===== Page extract =====
Despite success in sales, his heart was still in engineering. When the war broke out, Norris jumped at a chance to break into a hardcore technical position. He took a job as a civil servant with the Bureau of Ordnance, where he hunched over a drafting board in a bullpen with about a hundred other engineers who worked on fire control for antiaircraft guns. Eventually he signed on with the Naval Reserve, ending up at the red brick school in Washington, D.C.
At the Nebraska Avenue analytical center Norris was in his element. Though he wasn't in an intellectual league with the scientific theoreticians, he was technically proficient, and his managerial style was well suited for the navy: smart, gruff, and practical. While working at the red brick school, he was promoted to lieutenant commander.
At CSAW (pronounced "Seesaw" by the codebreakers) Norris made more technical contributions than at any other stage of his career. At one point he discovered a method for identifying the source of German radio messages: Transmissions from each individual U-boat, he said, had their own set of peculiar characteristics. If he was right—and if they could identify the U-boat that was sending the message—they would crack the codes far faster. Scientists, however, questioned Norris's unproven theories and balked at the risks involved in using them. The characteristics, they said, were peculiarities of the ionosphere—the weather—not the U-boat. When they questioned his idea, Norris simply bypassed them and put the technique into effect. If he was wrong, he said, they could call him on the carpet. He wasn't wrong.
Three years later when Norris again pursued a risky course, he would change the face of technology. But at that time, the idea he pursued seemed downright absurd.
===== Excerpted records =====
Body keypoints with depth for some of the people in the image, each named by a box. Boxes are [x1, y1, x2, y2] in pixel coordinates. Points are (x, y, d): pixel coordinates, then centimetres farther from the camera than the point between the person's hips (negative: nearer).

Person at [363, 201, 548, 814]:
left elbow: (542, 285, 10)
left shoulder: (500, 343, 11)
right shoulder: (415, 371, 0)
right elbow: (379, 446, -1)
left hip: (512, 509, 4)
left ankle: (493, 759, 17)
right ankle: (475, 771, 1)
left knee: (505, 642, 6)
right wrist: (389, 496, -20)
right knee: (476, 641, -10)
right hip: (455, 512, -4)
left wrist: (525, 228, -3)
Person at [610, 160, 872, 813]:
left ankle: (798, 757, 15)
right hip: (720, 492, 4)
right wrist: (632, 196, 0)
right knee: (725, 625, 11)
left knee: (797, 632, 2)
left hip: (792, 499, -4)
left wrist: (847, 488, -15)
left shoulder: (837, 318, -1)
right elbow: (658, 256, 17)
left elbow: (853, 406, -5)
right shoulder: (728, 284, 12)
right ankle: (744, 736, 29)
=====
# Directions
- a) Can you quote the passage about Norris's wartime navy work word for word, starting at "Despite success in" and ending at "in Washington, D.C."?
- b) How would the account of Norris's wartime codebreaking career go on from its final sentence? Write the continuation.

# Answers
- a)
Despite success in sales, his heart was still in engineering. When the war broke out, Norris jumped at a chance to break into a hardcore technical position. He took a job as a civil servant with the Bureau of Ordnance, where he hunched over a drafting board in a bullpen with about a hundred other engineers who worked on fire control for antiaircraft guns. Eventually he signed on with the Naval Reserve, ending up at the red brick school in Washington, D.C.

- b)
* * *
No one was sure who first raised the concept of commercial applications for the codebreaking machines. But Norris occasionally found himself sitting around one of the research labs at the Nebraska Avenue building, idly brainstorming with some of the other technical people. During those sessions, they often wondered aloud about other uses for their machines. In the beginning it had seemed like a joke. He and Commander Howard Engstrom, a former Yale University mathematics professor who headed the research operation, lobbed ideas at each other and at some of the other men in the lab. What about flight reservations? Air traffic control? Guided missiles? Flight simulators? The old Link Trainer, a flight simulator for military pilots, was stiff, slow, and unrealistic. Digital electronics, they reasoned, could make the Link Trainer smoother, faster, and more flexible.
But all of them knew that the new technology needed more development. Sure, they could replace the electromechanical relays in the Link Trainers with digital circuitry, but the cost of the system would skyrocket. Same for air traffic control and flight reservations. Even though digital technology offered the potential for scorching speed, it wasn't yet economically viable.
Still, their pipedream grew. It started to appear so real that they stopped thinking of it as a joke. One evening during their ramblings Engstrom mused about the looming end to the war, "I, for one, don't want to go back to Yale, so I'd like to think in terms of something else."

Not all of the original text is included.